The synchronization of protein release from GA with brefeldin A

To examine the dynamics of the UPIb/UPIIIa- EGFP-transport, the synchronization of protein release from GA was induced. Transfected MDCK cells were incubated overnight with 5 µg/ml brefeldin A (Sigma-Aldrich) that blocks movement of newly synthesized membrane proteins from the ER to the GA⁶⁸. Cells were then washed with culture medium with 0.02 M Hepes and shifted from 37 °C to 20 °C for 2 h to allow accumulation of UPs in the GA. After this temperature block, cells were shifted to 37 °C to monitor UP release from the GA. Samples were either analyzed with time-lapse confocal microscopy or prepared for immunofluorescence and immunoelectron microscopy.

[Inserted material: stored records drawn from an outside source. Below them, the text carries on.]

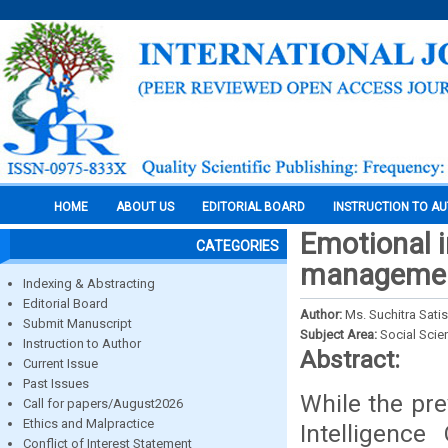
HOME
ABOUT US
EDITORIAL BOARD
INSTRUCTION TO A
Emotional in
CATEGORIES
management
Indexing & Abstracting
Editorial Board
Author:
Ms. Suchitra Sati
Submit Manuscript
Subject Area:
Social Scie
Instruction to Author
Abstract:
Current Issue
Past Issues
While the pre
Call for papers/August2026
Ethics and Malpractice
Intelligence
Conflict of Interest Statement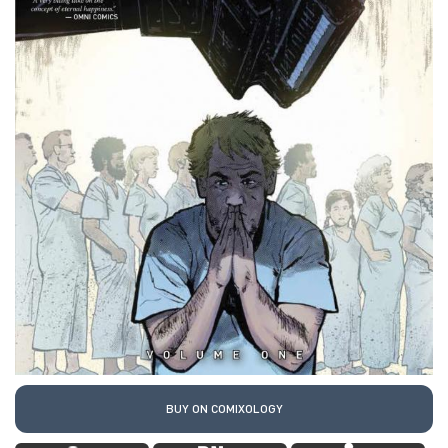
BUY ON COMIXOLOGY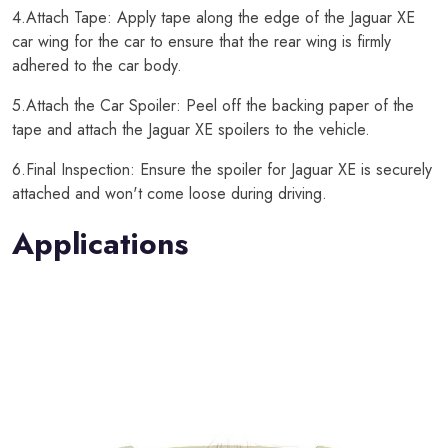
4.Attach Tape: Apply tape along the edge of the Jaguar XE
car wing for the car to ensure that the rear wing is firmly
adhered to the car body.
5.Attach the Car Spoiler: Peel off the backing paper of the
tape and attach the Jaguar XE spoilers to the vehicle.
6.Final Inspection: Ensure the spoiler for Jaguar XE is securely
attached and won't come loose during driving.
Applications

Synchronization of protein release from the GA in UCs and HeLa cells was not achieved, since UCs did not survive the treatment with brefeldin A and HeLa cells were not responding to treatment.

Tannic acid treatment for prevention of the vesicle fusion with the PM

To study the correlation between the UPIb/UPIIIa-EGFP signals and COPI, COPII and clathrin signals, first the synchronization of protein release from GA was induced with brefeldin A. After synchronization of proteins, the MDCK cells were washed with culture medium with 0.02 M Hepes. Then the cells were shifted from 37 °C to 20 °C for 2 h to accumulate proteins in the GA. After this temperature block, cells were shifted to 32 °C for 45 min and treated with 0.5% tannic acid (Fluka, Sigma‒Aldrich) to prevent fusion of UPIb/UPIIIa-EGFP positive vesicles with the plasma membrane. Samples were then prepared for immunofluorescence microscopy using antibodies against COPI, COPII and clathrin proteins.

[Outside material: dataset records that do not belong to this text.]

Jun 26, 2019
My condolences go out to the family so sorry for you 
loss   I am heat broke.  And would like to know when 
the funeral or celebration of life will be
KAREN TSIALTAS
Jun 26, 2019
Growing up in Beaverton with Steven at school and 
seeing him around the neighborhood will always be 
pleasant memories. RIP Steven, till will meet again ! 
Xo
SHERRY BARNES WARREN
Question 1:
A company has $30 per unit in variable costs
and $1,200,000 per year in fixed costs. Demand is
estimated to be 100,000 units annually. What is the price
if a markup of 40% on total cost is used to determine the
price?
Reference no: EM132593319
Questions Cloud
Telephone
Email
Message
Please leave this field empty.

Quantification of co-localization

For the quantification of co-localization, the Pearson’s correlation coefficients were calculated from the raw optical sections for the pairing of UPIb/UPIIIa-EGFP and the other vesicle markers (COPI, COPII, clathrin). The Pearson’s correlation coefficients were then calculated using the JaCoP plugin (Image J) from three z-stack images. The Pearson’s coefficients were averaged, and a standard error of the mean was calculated. The degree of co- localization from the Pearson’s coefficients was categorized according to⁶⁹: very strong (0.85 to 1.0), strong (0.49 to 0.84), moderate (0.1 to 0.48), weak (−0.26 to 0.09) and very weak (−1 to −0.27).

Nocodazole and cytochalasin D treatment

To study the influence of MTs and AFs on the UP transport we synchronized protein release from the GA in transfected MDCK cells by brefeldin A, as described above. During UP accumulation in the GA at 20 °C, the cells were treated with 66 μM nocodazole (NOC) for 15 min or 20 µg/ml cytochalasin D (CytD) for 30 min to disassemble MTs and AFs, respectively. The cells were then transferred to 37 °C to perform time lapse confocal microscopy.

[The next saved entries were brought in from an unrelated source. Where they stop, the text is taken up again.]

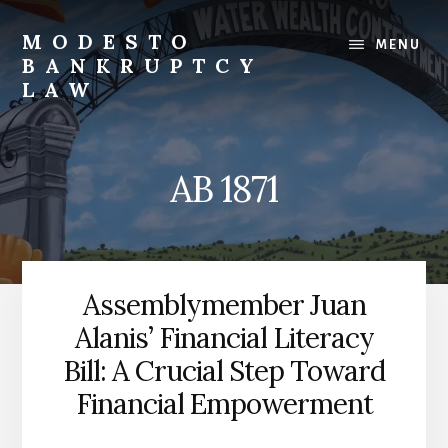
Skip
to
MODESTO
MENU
content
BANKRUPTCY
LAW
Bankruptcy
Law,
Business
AB 1871
Bankruptcy,
Consumer
Bankruptcy,
Creditor/Debtor
Issues,
Assemblymember Juan
&
Alanis’ Financial Literacy
Commercial
Litigation
Bill: A Crucial Step Toward
Financial Empowerment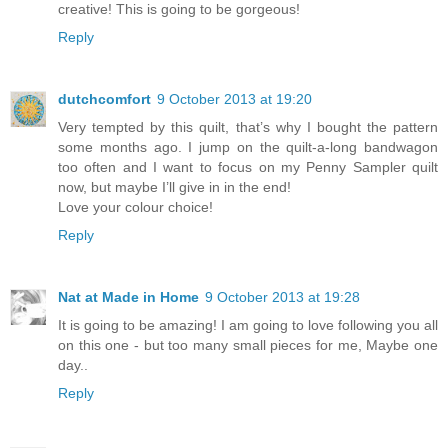
creative! This is going to be gorgeous!
Reply
dutchcomfort
9 October 2013 at 19:20
Very tempted by this quilt, that’s why I bought the pattern
some months ago. I jump on the quilt-a-long bandwagon
too often and I want to focus on my Penny Sampler quilt
now, but maybe I’ll give in in the end!
Love your colour choice!
Reply
Nat at Made in Home
9 October 2013 at 19:28
It is going to be amazing! I am going to love following you all
on this one - but too many small pieces for me, Maybe one
day..
Reply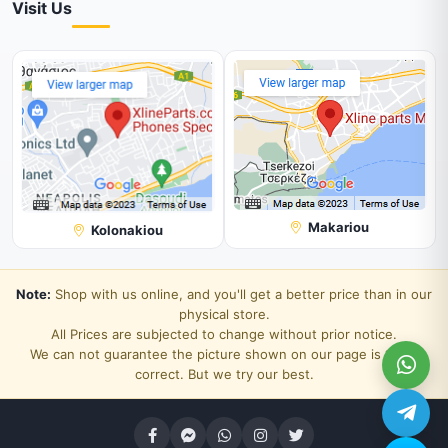
Visit Us
Makariou
Kolonakiou
Note:
Shop with us online, and you'll get a better price than in our
physical store.
All Prices are subjected to change without prior notice.
We can not guarantee the picture shown on our page is 100%
correct. But we try our best.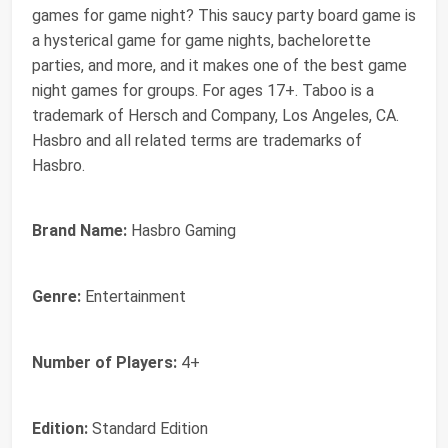
games for game night? This saucy party board game is
a hysterical game for game nights, bachelorette
parties, and more, and it makes one of the best game
night games for groups. For ages 17+. Taboo is a
trademark of Hersch and Company, Los Angeles, CA.
Hasbro and all related terms are trademarks of
Hasbro.
Brand Name:
Hasbro Gaming
Genre:
Entertainment
Number of Players:
4+
Edition:
Standard Edition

Time lapse confocal microscopy

Dynamics of UP transport in nocodazole and cytochalasin D treated MDCK cells was analyzed by time lapse confocal microscopy. The details of the method are described in ref.⁷⁰. Briefly, the time-lapse images of EGFP-labeled UPs in cells were acquired every 3.8 s with an inverted confocal microscope Zeiss LSM710 (Carl Zeiss, Gottingen, Germany) with a microscope stage incubator chamber that allows controlled conditions (37 °C, 95% humidity, 5% CO₂). The EGFP was excited with the 488 nm line of a krypton-argon laser and an appropriate band filter was used. The time-lapse images were acquired with the ZEN Time Lapse module (Carl Zeiss, Gottingen, Germany) and analyzed by ParticleTR software (Celica, Ljubljana, Slovenia; http://celicabiomedical.com/Docs/ParticleTR.pdf). To avoid experimental error due to cell movement, only cells that did not move relative to the substratum during the acquisition were analyzed. The instantaneous rate of transport was determined by dividing the distance travelled by a vesicle with time, excluding the time when the vesicle halted or reversed its direction.

Author Contributions

M.E.K. and R.P. designed the study; T.V., G.C., S.I., E.P., N.R., and H.R. performed the experiments. T.V., H.R., M.K., R.R., R.P. and M.E.K. interpreted the results and prepared the manuscript.

Competing Interests

The authors declare that they have no competing interests.